Still, I had fond memories of playing Kickball back then. So, when I was invited to play in the local Social Boston Sports league, I said, "Why not?" Sure, I haven't played in a couple decades, but I'm bigger and stronger and smarter now. I must be better at it.
No, sir. I still stunk. In fact, my skills may have eroded over time, for at least back then I had some desire to win. This go-round, I just wanted to have a few yucks and get out of the house on a Sunday. Well, at least I had a few yucks.
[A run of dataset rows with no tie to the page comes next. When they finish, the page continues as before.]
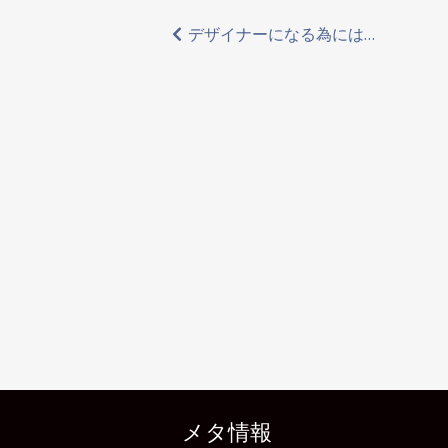
投
デザイナーになる為には…
稿
ナ
ビ
ゲ
ー
シ
ョ
ン
メタ情報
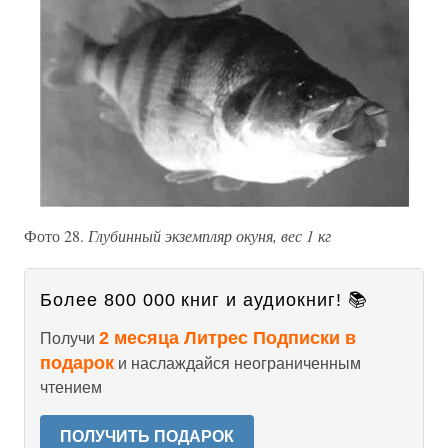
Фото 28.
Глубинный экземпляр окуня, вес 1 кг
Более 800 000 книг и аудиокниг! 📚
2 месяца Литрес Подписки в
Получи
подарок
и наслаждайся неограниченным
чтением
ПОЛУЧИТЬ ПОДАРОК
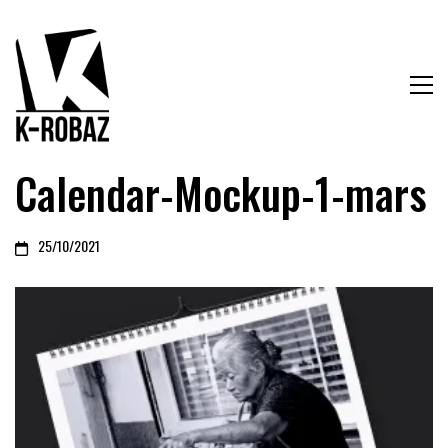
Calendar-Mockup-1-mars
25/10/2021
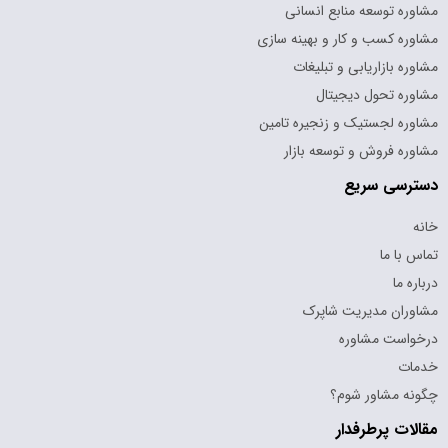
مشاوره توسعه منابع انسانی
مشاوره کسب و کار و بهینه سازی
مشاوره بازاریابی و تبلیغات
مشاوره تحول دیجیتال
مشاوره لجستیک و زنجیره تامین
مشاوره فروش و توسعه بازار
دسترسی سریع
خانه
تماس با ما
درباره ما
مشاوران مدیریت شاپرک
درخواست مشاوره
خدمات
چگونه مشاور شوم؟
مقالات پرطرفدار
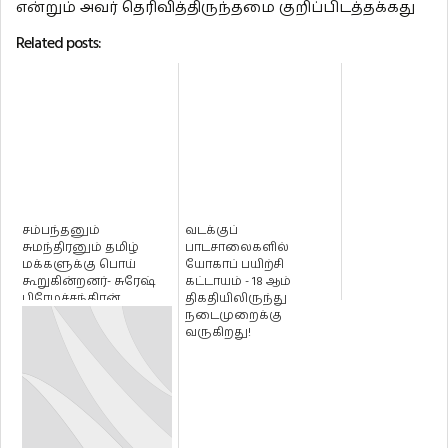
என்றும் அவர் தெரிவித்திருந்தமை குறிப்பிடத்தக்கது
Related posts:
சம்பந்தனும்
வடக்குப்
சுமந்திரனும் தமிழ்
பாடசாலைகளில்
மக்களுக்கு பொய்
யோகாப் பயிற்சி
கூறுகின்றனர்- சுரேஷ்
கட்டாயம் - 18 ஆம்
பிரேமச்சந்திரன்
திகதியிலிருந்து
ஆவேசம்!
நடைமுறைக்கு
வருகிறது!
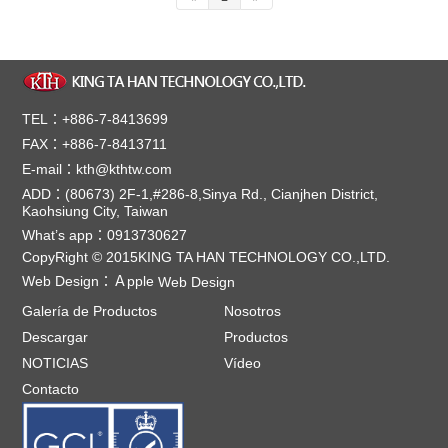
TEL：+886-7-8413699
FAX：+886-7-8413711
E-mail：kth@kthtw.com
ADD：(80673) 2F-1,#286-8,Sinya Rd., Cianjhen District,
Kaohsiung City, Taiwan
What’s app：0913730627
CopyRight © 2015KING TA HAN TECHNOLOGY CO.,LTD.
Web Design：
Ａpple
Web Design
Galería de Productos
Nosotros
Descargar
Productos
NOTICIAS
Vídeo
Contacto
As was the exact case when I started playing in the BU softball league a few years ago, I thankfully am on a team that would rather lose and have fun than win and pummel their opponents and look like they aspire to one day make it to the World Series of Kickball and be on ESPN 2 after the Hot Dog Eating Contest. No, I was on a team that decided after we were destroyed 8-0 that our team name should be the Hang-overs. And I am very grateful for that.
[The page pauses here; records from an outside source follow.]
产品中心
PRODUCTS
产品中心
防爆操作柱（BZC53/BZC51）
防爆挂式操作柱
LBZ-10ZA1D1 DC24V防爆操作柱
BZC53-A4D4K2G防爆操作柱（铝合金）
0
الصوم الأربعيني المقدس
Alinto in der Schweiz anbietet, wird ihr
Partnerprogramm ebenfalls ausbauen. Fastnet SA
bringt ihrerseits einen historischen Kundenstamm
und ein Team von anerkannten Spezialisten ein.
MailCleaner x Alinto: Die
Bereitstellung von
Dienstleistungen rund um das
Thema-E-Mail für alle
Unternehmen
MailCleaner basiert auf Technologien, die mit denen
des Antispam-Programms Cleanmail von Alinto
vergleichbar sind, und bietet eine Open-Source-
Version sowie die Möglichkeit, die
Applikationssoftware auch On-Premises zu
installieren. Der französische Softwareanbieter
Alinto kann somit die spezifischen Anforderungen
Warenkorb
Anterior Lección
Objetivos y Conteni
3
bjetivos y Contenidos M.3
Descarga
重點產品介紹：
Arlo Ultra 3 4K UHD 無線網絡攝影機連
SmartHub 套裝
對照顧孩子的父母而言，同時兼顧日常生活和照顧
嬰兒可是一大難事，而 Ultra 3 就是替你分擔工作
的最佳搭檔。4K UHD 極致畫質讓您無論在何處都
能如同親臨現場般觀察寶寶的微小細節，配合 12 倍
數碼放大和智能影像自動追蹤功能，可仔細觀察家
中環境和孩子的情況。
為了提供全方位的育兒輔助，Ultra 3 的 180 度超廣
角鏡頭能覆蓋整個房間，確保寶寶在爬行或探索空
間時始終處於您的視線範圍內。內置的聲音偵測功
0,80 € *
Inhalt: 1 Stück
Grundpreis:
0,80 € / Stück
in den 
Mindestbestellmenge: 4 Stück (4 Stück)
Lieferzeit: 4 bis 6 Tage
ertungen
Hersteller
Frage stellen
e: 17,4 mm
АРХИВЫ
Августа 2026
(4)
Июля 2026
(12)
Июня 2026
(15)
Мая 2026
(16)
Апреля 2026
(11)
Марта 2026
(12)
It's not that the Hang-overs didn't try. We did. We caught the ball when we could, kicked it when we had to, ran when we had to, and laughed when we wanted to. But there's trying, and there's trying. Our opponents were trying, trying to embarrass us and build up their fantasy stats while they did it, I guess. they were running and stretching before the game, while the Hang-overs were trying to wrestle up 9 people. At one point, their first baseman fielded the ball and rather than running over and tagging the base with his foot, happy to get the out, he leaned over and lightly touched it with the ball, just to shove it in our faces that he was so good, he had all day to get that out. And then, next inning, he did it again! Arrogant ass. I hope we play them again just so I can kick him instead of the ball. Also, our opponents had a strategy. they determined (obviously from watching hours of video) that if you kick a ground ball to the 3rd baseman, there is virtually no way for him to throw the ball over to first base to get the out. The ball is just not made to be thrown that far. So, they essentially bunted every pitch until they had the bases loaded, and then someone would kick the thing into the outfield and at worst they get a sacrifice fly, but that hinged on our outfielders actually catching it.
Sound strategy, even if it did make them appear to be the world's biggest wusses. but they needn't have bothered. Nobody on our team really cared enough to attempt to thwart them, including me. But the kicker (Pun!) is that they probably went home patting each other on the back and thinking about how awesome they did, all the while laughing at us.
Well, I got news for ya, superstars. The joke's on you.